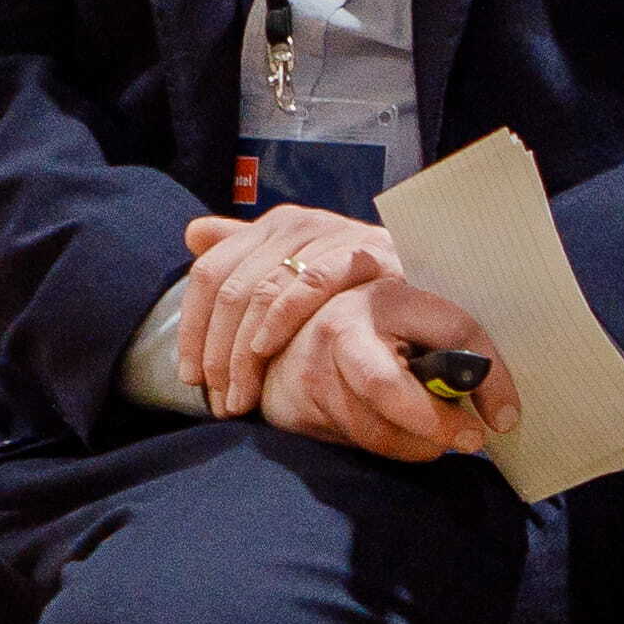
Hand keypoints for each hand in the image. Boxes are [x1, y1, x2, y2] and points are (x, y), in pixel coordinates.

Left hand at [177, 205, 400, 414]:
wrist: (431, 286)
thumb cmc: (357, 289)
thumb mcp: (299, 270)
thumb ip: (248, 253)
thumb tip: (193, 233)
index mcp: (273, 227)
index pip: (210, 273)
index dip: (192, 328)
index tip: (192, 378)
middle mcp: (296, 223)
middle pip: (230, 288)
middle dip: (217, 352)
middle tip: (220, 400)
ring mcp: (329, 234)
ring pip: (261, 291)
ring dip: (243, 352)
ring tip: (244, 396)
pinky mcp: (362, 251)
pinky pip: (310, 282)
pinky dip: (282, 318)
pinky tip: (267, 351)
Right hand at [256, 272, 521, 462]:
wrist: (296, 332)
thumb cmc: (379, 327)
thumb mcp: (414, 315)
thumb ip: (452, 340)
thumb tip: (501, 408)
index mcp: (387, 297)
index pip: (451, 331)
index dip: (488, 379)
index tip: (505, 416)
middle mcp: (343, 329)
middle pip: (387, 388)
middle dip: (435, 423)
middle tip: (471, 438)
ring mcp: (315, 370)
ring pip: (374, 427)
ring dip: (418, 444)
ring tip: (440, 440)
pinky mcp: (303, 407)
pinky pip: (357, 441)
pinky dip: (393, 447)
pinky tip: (407, 436)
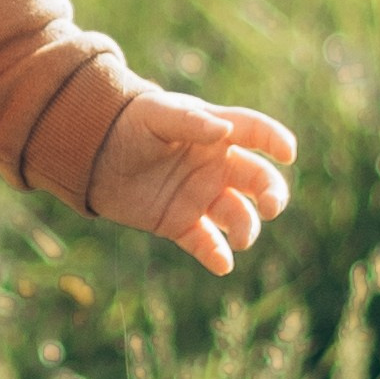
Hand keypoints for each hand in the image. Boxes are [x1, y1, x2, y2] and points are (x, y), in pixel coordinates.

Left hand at [88, 86, 295, 274]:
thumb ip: (190, 121)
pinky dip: (217, 255)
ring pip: (239, 216)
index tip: (288, 153)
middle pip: (259, 181)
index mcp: (216, 132)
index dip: (275, 140)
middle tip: (271, 207)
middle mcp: (216, 167)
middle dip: (273, 195)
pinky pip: (207, 244)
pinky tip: (222, 263)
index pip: (255, 132)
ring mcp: (201, 197)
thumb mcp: (156, 115)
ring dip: (247, 229)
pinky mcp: (181, 224)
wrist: (91, 152)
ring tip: (239, 240)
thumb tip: (225, 130)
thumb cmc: (130, 122)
- - -
» **Task description**
Skip the pictures and transcribe the rest of the records exactly.

» **Solution**
Hand keypoints for each hand in the image. Boxes are [x1, y1, x2, y2] and points are (x, y), in pixel coordinates.

Left hand at [177, 205, 400, 414]:
wrist: (431, 286)
thumb cmc: (357, 289)
thumb mcp: (299, 270)
thumb ip: (248, 253)
thumb tip: (193, 233)
index mcp: (273, 227)
index pip: (210, 273)
index dip: (192, 328)
index tip: (192, 378)
middle mcp: (296, 223)
middle pip: (230, 288)
middle dip: (217, 352)
middle tip: (220, 400)
ring mcp: (329, 234)
ring pip: (261, 291)
ring dip: (243, 352)
ring tip: (244, 396)
pinky mcp: (362, 251)
pinky pip: (310, 282)
pinky dip: (282, 318)
pinky tip: (267, 351)
Right hand at [256, 272, 521, 462]:
wrist: (296, 332)
thumb cmc: (379, 327)
thumb mcp: (414, 315)
thumb ip: (452, 340)
thumb tip: (501, 408)
index mcp: (387, 297)
index pip: (451, 331)
index dip: (488, 379)
index tip: (505, 416)
middle mcp: (343, 329)
middle pip: (387, 388)
middle dip: (435, 423)
middle tip: (471, 438)
ring mcp: (315, 370)
ring pip: (374, 427)
ring dip: (418, 444)
ring tip: (440, 440)
pinky mcp: (303, 407)
pinky pip: (357, 441)
pinky dip: (393, 447)
pinky tip: (407, 436)
Hand keypoints for each hand in the image. Boxes are [x1, y1, x2, y2] and points are (x, y), in pixel coordinates.

Left hand at [88, 86, 295, 274]:
thumb ip: (190, 121)
pinky dip: (217, 255)
ring pip: (239, 216)
index tip: (288, 153)
middle pip: (259, 181)
index mcp: (216, 132)
index dip: (275, 140)
middle tip: (271, 207)
middle mcp: (216, 167)
middle dip: (273, 195)
pinky pip: (207, 244)
pinky tip: (222, 263)
index pip: (255, 132)
ring mcp: (201, 197)
thumb mcp: (156, 115)
ring dip: (247, 229)
pinky mcp: (181, 224)
wrist: (91, 152)
ring tip: (239, 240)
thumb tip: (225, 130)
thumb cmc: (130, 122)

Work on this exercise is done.